Pelepasan sekat-sekat sosial dalam musik tampaknya benar-benar diupayakan oleh Ungu sewaktu Pasha belum return ke nama aslinya (Sigit Purnomo Said) untuk menjadi wakil walikota di Palu. Dan kabar baik untuk Ungu Clikquers, setelah Sigit tak cukup kursi untuk maju di Pilgub Sulawesi Selatan, kali ini doi kembali untuk nge-band bareng koleganya. Kembali ke Ungu, band ini dalam beberapa lagunya kerap memasukkan unsur dari beberapa genre yang dipadu dengan baik. Dalam dunia dangdut hal itu lebih tua lagi, Rhoma Irama dan Soneta grup-nya sudah sejak lama mengkombinasikan antara musik melayu dan rock barat. Walhasil, dalam satu lagu, para pendengar bisa menangkap beberapa cita rasa dari berbagai jenis musik.

Peleburan selera juga semakin menjadi-jadi belakangan ini, terutama ketika tik-tok menjadi salah satu wadah ekspresi se-alay apakah kita. Belakangan kuketahui, bahwa dalam aplikasi ini semua jenis musik ada dan dikemas untuk menjadi bakc-song bagi berbagai macam video. Berbagai lagu dari lagu religi sampai lagu yang bikin ngeri bisa didengar, diedit dan dijadikan bahan tontonan oleh siapa pun. Ketika satu lagu sudah masuk ke dalamnya, maka genrenya jadi spesifik tik-tok.

Dengan aplikasi semacam ini sekat sosial dalam masyarakat yang dibedakan menurut kesuakaan terhadap satu lagu atau musik sudah hilang. Dinding terjal itu kini sudah dirubuhkan oleh satu aplikasi yang kerap diasosiakan penggunananya sebagai anak alay. Mungkin itu satu dari sekian mengapa Wali Band membuat satu lagu yang berjudul “sakit tak berdarah” dengan pola aransmen ala tik-tok.
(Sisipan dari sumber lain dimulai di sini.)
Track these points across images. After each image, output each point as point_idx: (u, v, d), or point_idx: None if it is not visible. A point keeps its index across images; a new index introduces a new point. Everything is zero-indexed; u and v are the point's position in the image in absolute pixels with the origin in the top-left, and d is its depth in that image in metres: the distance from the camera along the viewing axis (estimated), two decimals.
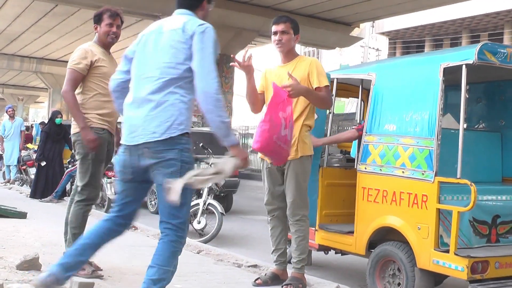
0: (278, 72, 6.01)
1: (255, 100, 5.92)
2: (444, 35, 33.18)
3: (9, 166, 17.64)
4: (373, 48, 36.35)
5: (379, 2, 22.29)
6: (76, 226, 5.61)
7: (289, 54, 6.01)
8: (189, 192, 4.11)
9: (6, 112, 18.35)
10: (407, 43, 35.18)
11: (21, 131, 17.88)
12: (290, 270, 5.96)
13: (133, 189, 4.30)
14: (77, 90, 5.71)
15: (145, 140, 4.04)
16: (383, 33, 35.13)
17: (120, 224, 4.29)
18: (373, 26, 32.87)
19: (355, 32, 26.42)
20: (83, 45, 5.91)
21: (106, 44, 5.94)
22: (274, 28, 5.91)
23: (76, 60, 5.63)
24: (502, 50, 5.75)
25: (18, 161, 17.18)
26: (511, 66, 5.84)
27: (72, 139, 5.81)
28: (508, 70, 6.01)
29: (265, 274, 6.10)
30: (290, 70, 5.71)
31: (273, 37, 5.97)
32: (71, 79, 5.63)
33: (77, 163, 5.79)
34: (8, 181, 17.13)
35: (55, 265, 4.02)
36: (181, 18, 4.34)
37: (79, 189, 5.67)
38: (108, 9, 5.94)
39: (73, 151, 6.22)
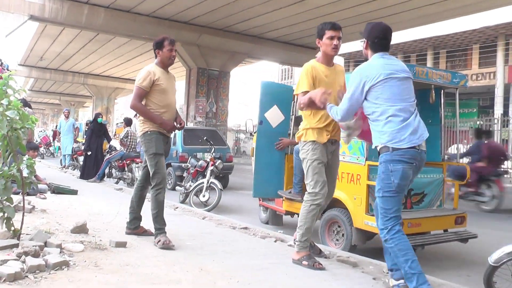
0: (326, 73, 5.06)
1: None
2: None
3: (65, 155, 17.47)
4: None
5: None
6: (154, 208, 5.34)
7: (333, 59, 5.19)
8: None
9: (63, 113, 18.26)
10: (358, 62, 35.08)
11: (74, 128, 17.83)
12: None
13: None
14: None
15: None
16: (340, 55, 35.01)
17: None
18: None
19: (318, 54, 26.49)
20: (147, 66, 5.56)
21: (166, 65, 5.60)
22: (332, 33, 4.89)
23: (141, 80, 5.37)
24: (411, 69, 5.70)
25: (72, 151, 17.24)
26: (419, 80, 5.94)
27: (140, 139, 5.56)
28: (418, 83, 6.01)
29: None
30: (335, 74, 5.10)
31: (328, 41, 4.94)
32: (137, 94, 5.39)
33: (146, 158, 5.49)
34: (64, 167, 17.07)
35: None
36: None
37: (151, 177, 5.40)
38: (166, 37, 5.55)
39: (142, 148, 5.75)
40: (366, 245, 6.29)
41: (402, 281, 4.00)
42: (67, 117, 17.75)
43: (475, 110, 29.38)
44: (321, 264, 4.75)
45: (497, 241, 6.55)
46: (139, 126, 5.58)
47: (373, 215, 5.62)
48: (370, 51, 4.32)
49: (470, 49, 29.30)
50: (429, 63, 30.17)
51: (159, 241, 5.21)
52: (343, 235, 6.12)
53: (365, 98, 4.18)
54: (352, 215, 5.95)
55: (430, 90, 6.40)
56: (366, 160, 5.81)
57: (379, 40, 4.26)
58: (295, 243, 5.01)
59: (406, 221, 5.64)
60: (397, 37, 27.78)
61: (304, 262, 4.75)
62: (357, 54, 33.45)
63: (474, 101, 30.06)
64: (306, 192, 4.96)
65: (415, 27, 22.81)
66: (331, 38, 4.90)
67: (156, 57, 5.61)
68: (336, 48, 4.94)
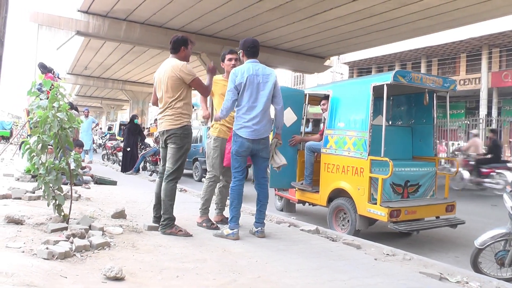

Alhasil, beberapa penggemarnya punya satu lagu ciptaan Apoy untuk mengatraksikan kegemaran mereka menari-nari di depan layar hape dan mengepresikan berbagai hal.

Evolusi musik dan hubungannya dengan status sosial yang disandang oleh seorang atau masyarakat secara umum hari ini agak sukar dipertahankan. Klasifikasi musik orang pintar, orang kampung, orang dungu dan orang alay sudah melebur dalam genre tik-tok. Tentu ini generalisasi yang berbahaya. Oleh itu, kalau lo tak bersepakat dengan hal ini, sepertinya kita harus seirama bahwa ada satu genre nyanyian dan musik yang masih belum melebur, yakni nyanyian para koruptor dan politisi badut bernada sumbang di kantor DPR.